**Dataset excerpts:**
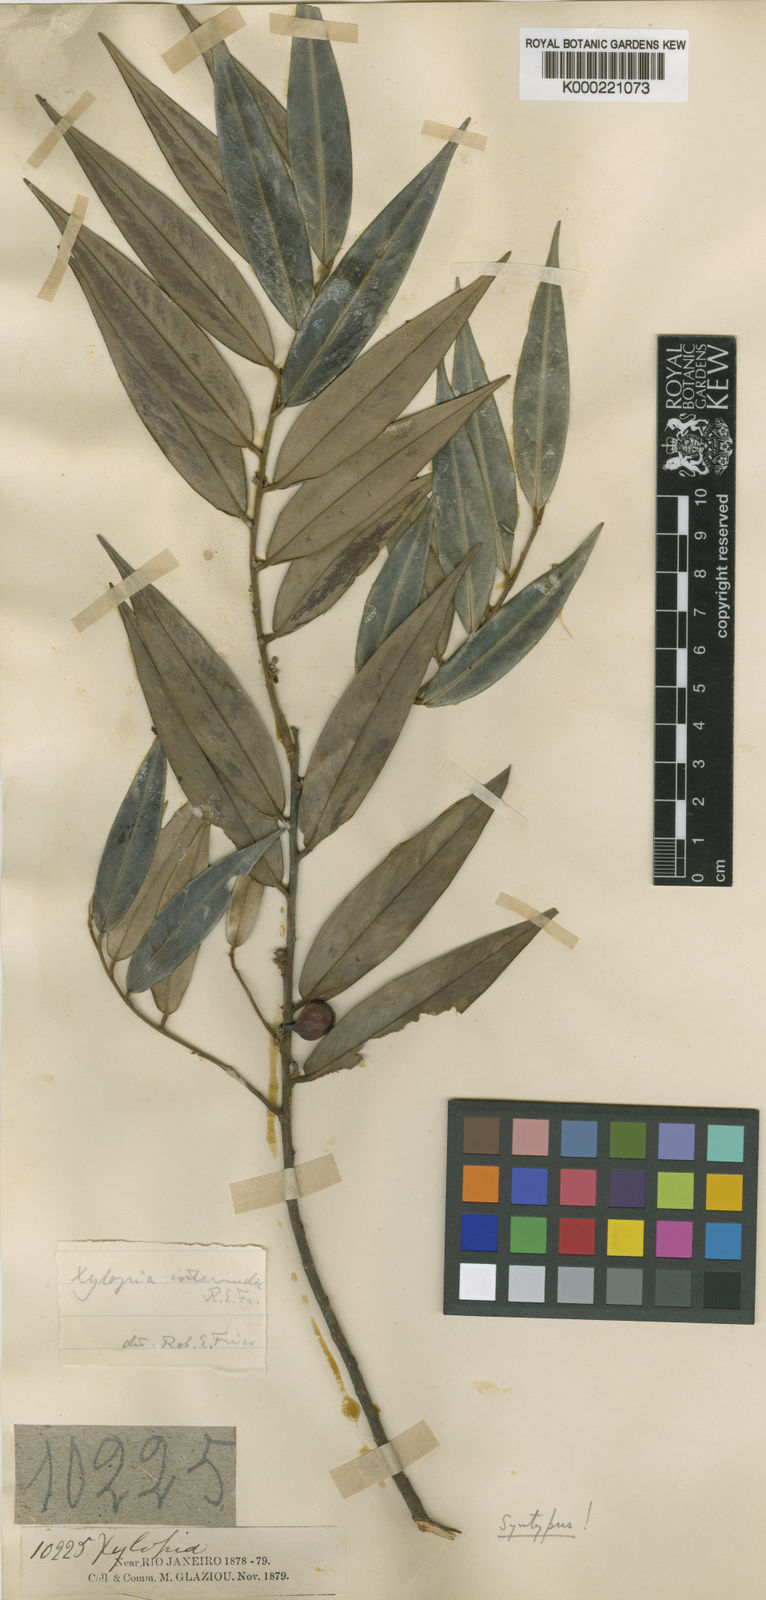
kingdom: Plantae
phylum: Tracheophyta
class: Magnoliopsida
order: Magnoliales
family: Annonaceae
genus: Xylopia
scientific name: Xylopia sericea
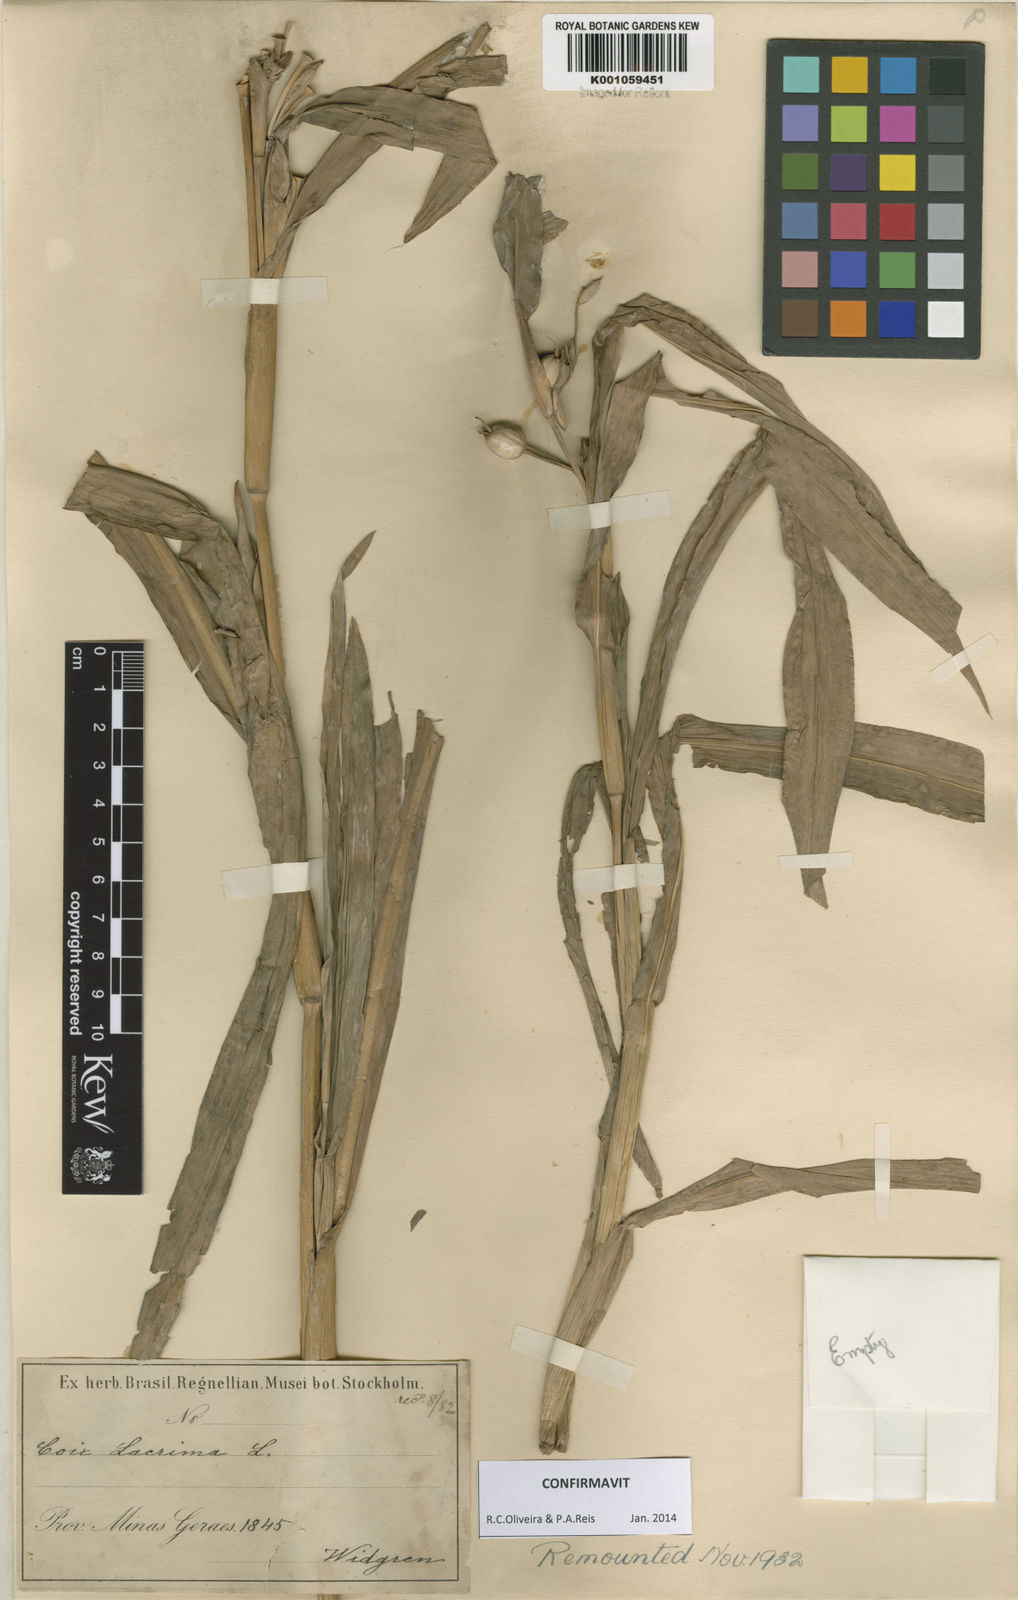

**To do:** Render every text line of the material above as a Markdown table with the columns Row and Line, numbering the nonblank lines in order. Omit the pictures.

**Correct answer:**
| Row | Line |
|---|---|
| 1 | kingdom: Plantae |
| 2 | phylum: Tracheophyta |
| 3 | class: Magnoliopsida |
| 4 | order: Magnoliales |
| 5 | family: Annonaceae |
| 6 | genus: Xylopia |
| 7 | scientific name: Xylopia sericea |